If a person dies without leaving a will, their fiat assets will never be left unused. This is not the case with cryptocurrency. There are no authorities that will appropriate unallocated assets because there’s no way to access them if the key is lost with the deceased. Cryptocurrency is just thirteen years old, but this is already a problem, and it’s set to become increasingly relevant as the years progress and adoption of crypto increases. It’s easy to imagine a custodial solution, but none can be entirely safe.
Kirobo inheritance is a non-custodial mechanism enabling users to bequeath assets to loved ones by pre-defining automatic transfers to up to eight different locations. Powered entirely by smart contract, there is no need to entrust your assets to anyone. Inheritance transfers can also be protected with Safe Transfer, preventing mistakes.
How it works
Setting the inheritance involves defining crypto wallets representing heirs, defining the amount each is to receive, and setting the timer via the interface.

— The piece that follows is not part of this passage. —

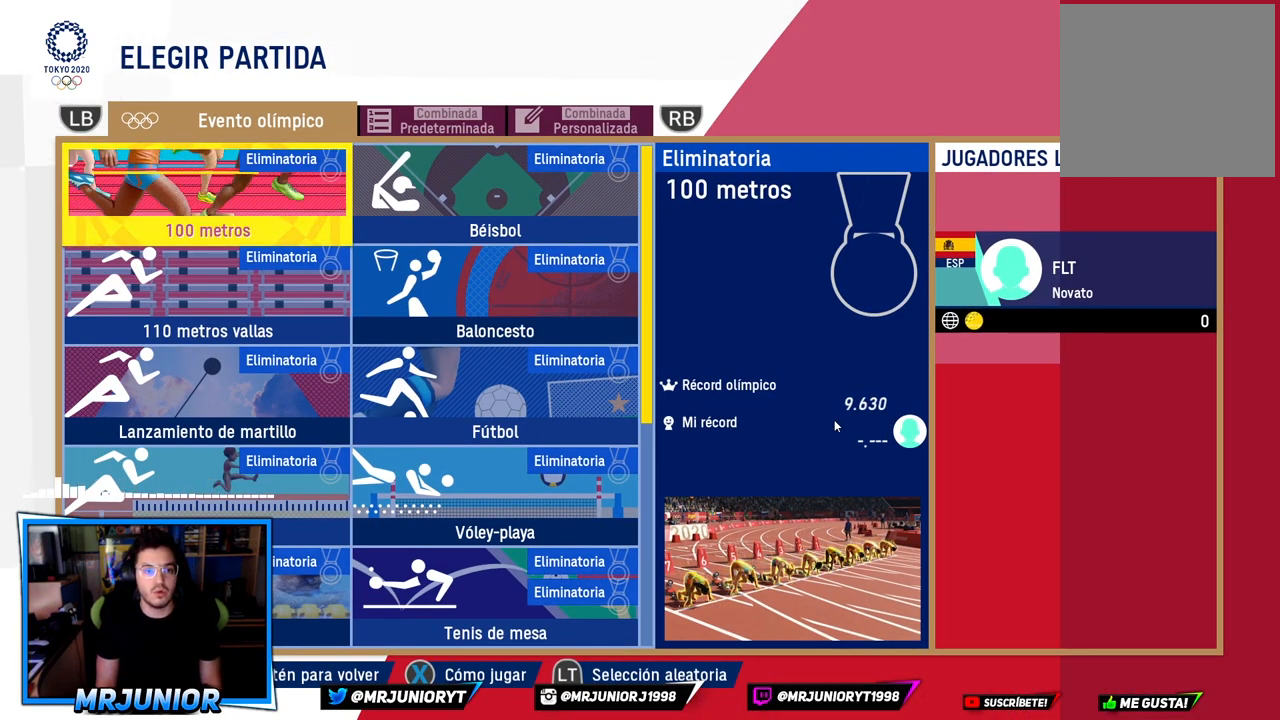
{"buttons": [], "left_stick": "center", "right_stick": "center", "events": []}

Setting the inheritance requires a small amount of KIRO, and the user must periodically reset it, also for a small fee. To activate the inheritance, the user must deposit a certain amount of KIRO into the smart contract. The user may retrieve this stake whenever they like, but they’re motivated to remain – first by the assurance provided by the system, and secondly by economic benefits as described in the tokenomics section.
When the timer reaches zero without being reset, a random system activator will be alerted and will activate that user’s inheritance mechanism by sending a transaction to the smart contract.
When this happens, that user’s activation stake will be distributed throughout the ecosystem, as described in the tokenomics section.
If the transfers were protected by Safe Transfer, the heirs will receive a notification and must enter the correct password to receive the assets. This is another vital layer of protection against human error.